The most accessible approach for creating a BlenderBot-based agent is to use an online service like Forefront. Alternatively, BlenderBot APIs can be found here for offline fine-tuning. However, the computational resources to run these models are very demanding. I’d highly recommend going with an online option.
Examples of Successful Mental Health Chatbots
Let’s review some successful mental chatbots out there.
Replika is an AI personal chatbot companion developed in 2017 by Kuyda. The app’s purpose is to allow the user to form an emotional connection with their personalized chatbot and develop a relationship unique to the person’s individual needs.
Users can name their companion and select its features, such as hairstyle, skin color, clothes, etc. From there, the chatbot will gradually formulate more specific responses based on your interactions with it.
How does Replika work?
It was initially entirely programmed based on scripts that the engineer had to work with. However, gradually, the team became more reliant on using a neural network (their own GPT-3 model) as they gathered more conversation data from end users. As a result, their system now uses a mix of scripted and AI responses.
Developed in 2017 at Stanford by a team of psychologists and AI experts, uses NLP and CBT (cognitive behavioral therapy) when chatting with the user about how his or her life has been over a ten-minute (max) conversation.
Keeps track of all texts and emojis, so responses become more specific over time (referencing previous conversations).

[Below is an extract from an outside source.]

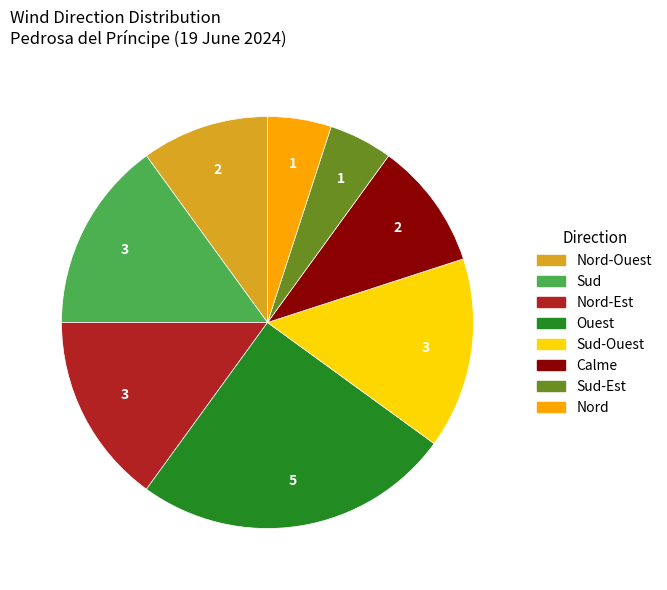

Which has a higher value, Sud-Est or Nord-Ouest?

Nord-Ouest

Woebot was initially built to target young adults in college and graduate school and is available on iOS and Android, not intended to replace actual therapy.
Early results show that college students who interacted with Woebot had reduced the symptoms of depression significantly in two weeks.

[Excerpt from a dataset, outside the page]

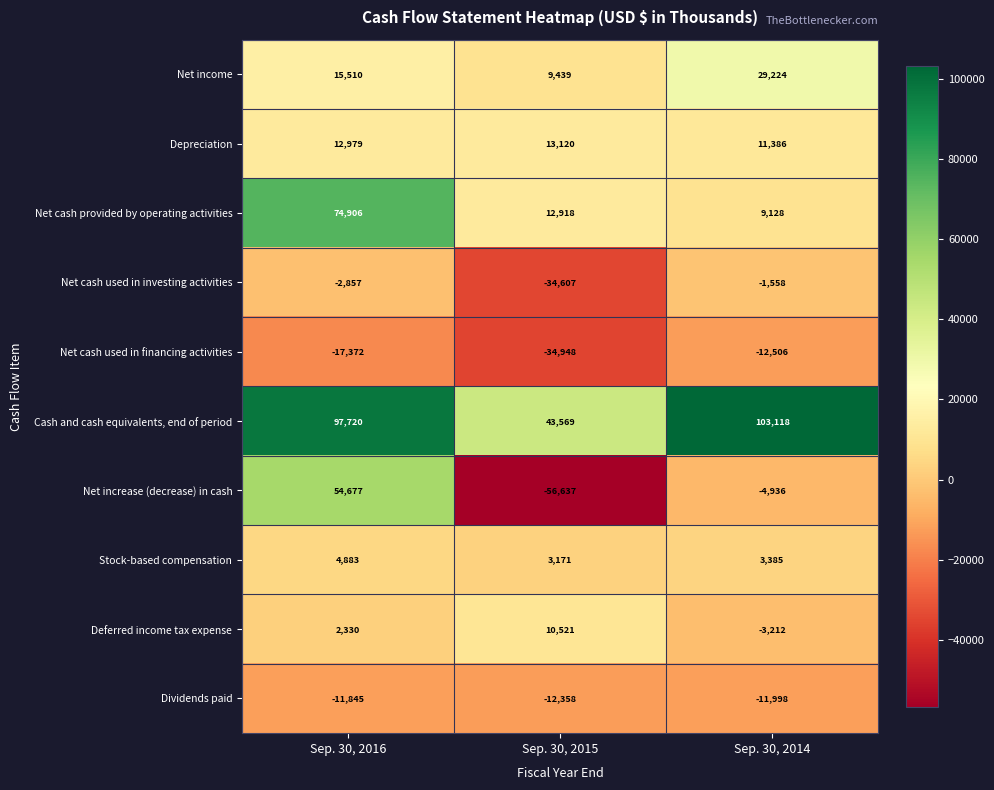

Where is Deferred income tax expense nearest to the value 3654?

Sep. 30, 2016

Raised over 90 million dollars in series B funding as of June 2021 and received FDA breakthrough device designation in May 2021 to treat postpartum depression.
Developed in 2015 in India to facilitate counseling based on the principles of CBT and mindfulness → generally available through individuals under a freemium model and through employer benefit programs. The chatbot recommends specific exercises based on the user’s ailment.
Tries to address a need for mental health triaging in low-income countries (shortage of mental health specialists) and high-income countries (6-12-month waitlists before a patient gets help).
Raised 20 million dollars in series B funding in 2022 to expand their business and to widen multilingual support.
The target demographic is generally those in the “missing middle,” where mindfulness apps are not enough but are not in need of psychiatric or medical evaluation.
Wyza was admitted into the FDA Breakthrough Device in 2022 Designation. Clinical trials show that it is “just as comparable to in-person psychological counseling.”
AI-powered mental health chatbot written by psychologists. The bot provides self-help chats through text message changes, similar to texting with a friend or a coach.
Over 29 million people have paid access (check their website).
In 2016, they started using these chatbots to provide mental support for refugees during the Syrian war.
X2AI also aims to target veterans and patients with PTSD. There is a treasure trove of research that shows that their chatbot has reduced symptoms of depression.
Raised series A funding (undisclosed) in 2019.
Also Read: How to build a chatbot
Frequently Asked Questions
What os a mental chatbot?
An AI assistant that’s not meant to replace a human therapist but can provide initial advice by gathering patient data and providing them with replies.
What tools do you recommend for creating a chatbot?
DialogFlow, Rasa, GPT-2.
How long does it take to develop a mental health chatbot?
Around 3 months for the initial MVP version.